ECLI:NL:HR:2008:BC2610
Hoge Raad
- Cassatie
- D.G. van Vliet
- P.J. van Amersfoort
- C.B. Bavinck
- A.R. Leemreis
- E.N. Punt
- Rechtspraak.nl
Oordeel over de terbeschikkingstellingsregeling en de ongerechtvaardigde ongelijke behandeling in belastingzaken
In deze zaak gaat het om een cassatieberoep van belanghebbenden X en X-Y, die in België wonen, tegen de uitspraak van het Gerechtshof te Amsterdam van 14 februari 2007. De zaak betreft aanslagen in de inkomstenbelasting en premie volksverzekeringen voor het jaar 2001. De Inspecteur had na bezwaar de aanslagen gehandhaafd, waarna de Rechtbank te Haarlem het beroep van belanghebbenden deels ongegrond en deels gegrond verklaarde. Het Hof bevestigde de uitspraak van de Rechtbank, waarop belanghebbenden in cassatie gingen.

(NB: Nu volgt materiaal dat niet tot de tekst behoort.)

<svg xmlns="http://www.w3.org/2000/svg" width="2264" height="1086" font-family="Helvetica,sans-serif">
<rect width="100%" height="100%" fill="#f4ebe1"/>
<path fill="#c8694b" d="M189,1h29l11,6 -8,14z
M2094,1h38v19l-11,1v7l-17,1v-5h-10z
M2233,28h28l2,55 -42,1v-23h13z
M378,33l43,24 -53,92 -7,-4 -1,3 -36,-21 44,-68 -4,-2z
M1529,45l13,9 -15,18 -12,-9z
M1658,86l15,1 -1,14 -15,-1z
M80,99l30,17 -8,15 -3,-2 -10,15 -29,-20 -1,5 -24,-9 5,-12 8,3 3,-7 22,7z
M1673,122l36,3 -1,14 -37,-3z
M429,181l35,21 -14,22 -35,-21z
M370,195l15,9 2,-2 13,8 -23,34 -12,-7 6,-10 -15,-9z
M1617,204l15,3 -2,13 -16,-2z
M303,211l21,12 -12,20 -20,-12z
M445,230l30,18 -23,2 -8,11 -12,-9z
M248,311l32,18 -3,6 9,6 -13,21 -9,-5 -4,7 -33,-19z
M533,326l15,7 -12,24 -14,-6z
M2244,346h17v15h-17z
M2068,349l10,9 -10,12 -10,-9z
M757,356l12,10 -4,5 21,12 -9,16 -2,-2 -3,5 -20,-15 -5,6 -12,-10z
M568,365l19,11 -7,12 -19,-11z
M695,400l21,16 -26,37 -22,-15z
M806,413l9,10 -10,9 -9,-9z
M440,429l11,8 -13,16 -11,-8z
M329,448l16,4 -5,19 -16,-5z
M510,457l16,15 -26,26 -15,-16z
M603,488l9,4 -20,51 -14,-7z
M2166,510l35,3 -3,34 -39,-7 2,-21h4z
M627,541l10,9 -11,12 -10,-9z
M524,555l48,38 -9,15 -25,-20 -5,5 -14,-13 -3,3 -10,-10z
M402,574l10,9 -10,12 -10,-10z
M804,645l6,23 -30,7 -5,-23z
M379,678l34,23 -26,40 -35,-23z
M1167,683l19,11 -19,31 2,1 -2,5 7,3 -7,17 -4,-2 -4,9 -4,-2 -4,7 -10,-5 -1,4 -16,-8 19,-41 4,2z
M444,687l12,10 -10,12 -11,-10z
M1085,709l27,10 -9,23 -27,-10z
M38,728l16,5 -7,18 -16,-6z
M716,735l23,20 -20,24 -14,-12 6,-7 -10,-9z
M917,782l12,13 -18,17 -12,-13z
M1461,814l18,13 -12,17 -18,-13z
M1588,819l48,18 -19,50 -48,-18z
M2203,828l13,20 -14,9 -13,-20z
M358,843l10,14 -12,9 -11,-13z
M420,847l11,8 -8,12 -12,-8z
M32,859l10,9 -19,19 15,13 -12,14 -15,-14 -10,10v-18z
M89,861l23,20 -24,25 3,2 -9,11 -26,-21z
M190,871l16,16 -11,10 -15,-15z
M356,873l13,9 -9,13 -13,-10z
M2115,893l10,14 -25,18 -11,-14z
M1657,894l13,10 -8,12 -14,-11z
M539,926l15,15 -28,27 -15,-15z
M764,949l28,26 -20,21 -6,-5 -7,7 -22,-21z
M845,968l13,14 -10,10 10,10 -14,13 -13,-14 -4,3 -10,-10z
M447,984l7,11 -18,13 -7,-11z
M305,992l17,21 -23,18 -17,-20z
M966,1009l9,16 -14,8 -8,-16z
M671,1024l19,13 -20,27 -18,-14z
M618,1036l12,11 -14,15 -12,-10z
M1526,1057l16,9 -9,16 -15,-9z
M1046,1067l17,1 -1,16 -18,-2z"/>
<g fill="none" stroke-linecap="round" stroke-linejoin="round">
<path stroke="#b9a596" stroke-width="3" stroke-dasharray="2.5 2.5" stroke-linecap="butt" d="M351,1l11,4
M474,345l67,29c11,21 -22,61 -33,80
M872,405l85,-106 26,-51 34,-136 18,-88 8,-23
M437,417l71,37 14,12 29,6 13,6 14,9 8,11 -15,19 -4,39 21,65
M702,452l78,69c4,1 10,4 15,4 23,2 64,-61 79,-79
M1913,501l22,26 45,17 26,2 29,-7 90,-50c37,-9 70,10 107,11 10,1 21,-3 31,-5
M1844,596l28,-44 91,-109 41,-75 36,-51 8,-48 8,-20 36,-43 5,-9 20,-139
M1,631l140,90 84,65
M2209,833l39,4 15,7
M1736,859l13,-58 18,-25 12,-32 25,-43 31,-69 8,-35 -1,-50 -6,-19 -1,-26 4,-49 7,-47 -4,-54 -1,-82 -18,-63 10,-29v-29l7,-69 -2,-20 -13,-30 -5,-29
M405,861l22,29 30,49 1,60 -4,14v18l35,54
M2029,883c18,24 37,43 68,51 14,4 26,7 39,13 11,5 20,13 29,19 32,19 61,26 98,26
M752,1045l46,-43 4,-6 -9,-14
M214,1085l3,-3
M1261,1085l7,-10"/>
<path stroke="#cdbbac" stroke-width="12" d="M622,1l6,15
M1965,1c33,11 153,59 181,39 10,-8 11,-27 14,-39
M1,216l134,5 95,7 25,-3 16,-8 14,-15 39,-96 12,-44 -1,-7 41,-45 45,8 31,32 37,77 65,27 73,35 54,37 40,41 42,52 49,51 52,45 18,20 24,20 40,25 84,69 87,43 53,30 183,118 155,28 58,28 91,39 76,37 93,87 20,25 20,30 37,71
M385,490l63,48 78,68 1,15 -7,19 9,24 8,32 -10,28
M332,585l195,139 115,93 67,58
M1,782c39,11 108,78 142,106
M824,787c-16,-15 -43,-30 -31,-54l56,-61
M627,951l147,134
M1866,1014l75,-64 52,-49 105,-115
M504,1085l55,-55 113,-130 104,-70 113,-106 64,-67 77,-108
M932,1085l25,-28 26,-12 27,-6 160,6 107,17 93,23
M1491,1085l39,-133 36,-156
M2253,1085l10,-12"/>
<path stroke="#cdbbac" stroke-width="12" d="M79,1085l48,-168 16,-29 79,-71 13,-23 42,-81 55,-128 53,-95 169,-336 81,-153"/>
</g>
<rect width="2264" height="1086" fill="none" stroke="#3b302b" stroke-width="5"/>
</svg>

De Hoge Raad beoordeelt of de toepassing van artikel 3.92 van de Wet inkomstenbelasting 2001, die de terbeschikkingstelling van vermogensbestanddelen aan een vennootschap door een aanmerkelijkbelanghouder als een 'werkzaamheid' aanmerkt, leidt tot een ongerechtvaardigde ongelijke behandeling in strijd met artikel 26 IVBPR en artikel 14 EVRM. De Hoge Raad stelt vast dat niet elke ongelijke behandeling van gelijke gevallen verboden is, maar alleen die zonder objectieve en redelijke rechtvaardiging. De wetgever heeft ruime beoordelingsvrijheid bij het bepalen van gelijke gevallen en de rechtvaardiging voor ongelijke behandeling.
De Hoge Raad concludeert dat de wetgever met de terbeschikkingstellingsregeling een parallel heeft willen trekken tussen ondernemers die hun onderneming voor eigen rekening drijven en ondernemers die kiezen voor de rechtsvorm van de BV. Dit om te voorkomen dat hoog belast winstinkomen wordt omgezet in lager belast inkomen in box III. De Hoge Raad oordeelt dat de middelen van belanghebbenden falen en verklaart het beroep ongegrond. De proceskosten worden niet toegewezen.